In a recent survey, India and China were listed as Asia's top outsourced-call centre countries, with 96,000 seats in India and 38,000 in China, but most of the Chinese positions were believed to be local language operators. The Philippines was third with 20,000 seats. India's call centre industry was projected to grow 65 percent next year to 158,000 seats, and China's was expected to rise 41 pct to 53,500, while the Philipines was expected to grow to 40,000.

OFFSHORE OUT THERE

In most cases, customers call a local number in the United States or Japan and have their calls routed to off-shore centres without ever knowing it.

"Dalian remains one of the cities closely tied with Japan," said Alex Wong, chairman of Hong Kong-based call centre operator 800 TeleServices Holding Ltd.

"Relatively, it's a small city. But in terms of Japanese companies they have over 1,300. Lots of Japanese know Dalian quite well, and many were actually born there."

Dalian and large parts of northeastern China, a region once called Manchuria, were occupied by Japanese forces from 1931 till 1945. The area today is also home to Chinese nationals of Korean descent.
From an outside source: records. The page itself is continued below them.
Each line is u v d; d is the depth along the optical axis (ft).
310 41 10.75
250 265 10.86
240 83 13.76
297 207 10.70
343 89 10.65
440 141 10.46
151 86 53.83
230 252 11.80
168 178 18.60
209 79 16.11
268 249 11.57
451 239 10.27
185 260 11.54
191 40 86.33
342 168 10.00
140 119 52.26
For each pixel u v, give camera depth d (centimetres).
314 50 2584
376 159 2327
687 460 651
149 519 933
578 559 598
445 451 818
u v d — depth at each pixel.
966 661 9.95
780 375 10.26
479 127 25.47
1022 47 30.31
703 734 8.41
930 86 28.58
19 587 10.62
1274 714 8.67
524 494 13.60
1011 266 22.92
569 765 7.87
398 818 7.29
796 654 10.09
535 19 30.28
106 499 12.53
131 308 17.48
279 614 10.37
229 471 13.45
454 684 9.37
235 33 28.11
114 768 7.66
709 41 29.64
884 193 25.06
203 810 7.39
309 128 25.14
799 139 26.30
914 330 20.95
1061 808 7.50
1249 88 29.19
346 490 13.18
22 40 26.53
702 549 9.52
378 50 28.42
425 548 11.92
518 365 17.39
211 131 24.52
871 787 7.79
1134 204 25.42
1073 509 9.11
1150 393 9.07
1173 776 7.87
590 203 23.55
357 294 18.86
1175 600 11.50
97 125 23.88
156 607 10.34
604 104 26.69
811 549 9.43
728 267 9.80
Wong's firm opened a Dalian call centre with Japanese partner Masterpiece Inc eight months ago and now employs about 70 people there, with plans to double the headcount by the end of the year.

Wong and others said they have also set up call centres in other Chinese cities, but most of those are limited to Chinese language support due to limits on local talent pools.

CHEAP LABOUR

Like other off-shore call centre hubs, Dalian's major attraction is its low-cost labour -- a critical factor for the labour-intensive business, said Bennie Ho, secretary for the Hong Kong-based Call Centre Association.

He said an average Dalian worker costs less than HK$1,000 (US$128) per month, compared with HK$8,000 in Hong Kong.

"Most Dalian people can speak Korean, and most of the university graduates can also speak Japanese," he said. "That's why people are choosing Dalian as a call centre.

Dell opened its Dalian centre last October, and uses it to provide back-office functions, including accounting and customer support, for its Japan operations, said spokeswoman Judy Low. She declined to say how big the centre is.

The move into Dalian coincides with an aggressive push into China by Dell, the world's largest PC maker, which has become China's number three PC seller with about 6.2 percent of the market, according to data tracking firm IDC.

Korean call centres are still relatively scarce in the city, said Wong. But he added he is exploring the possibility of adding Korean firms to his joint venture centre to take advantage of the abundance of native Korean speakers in the area.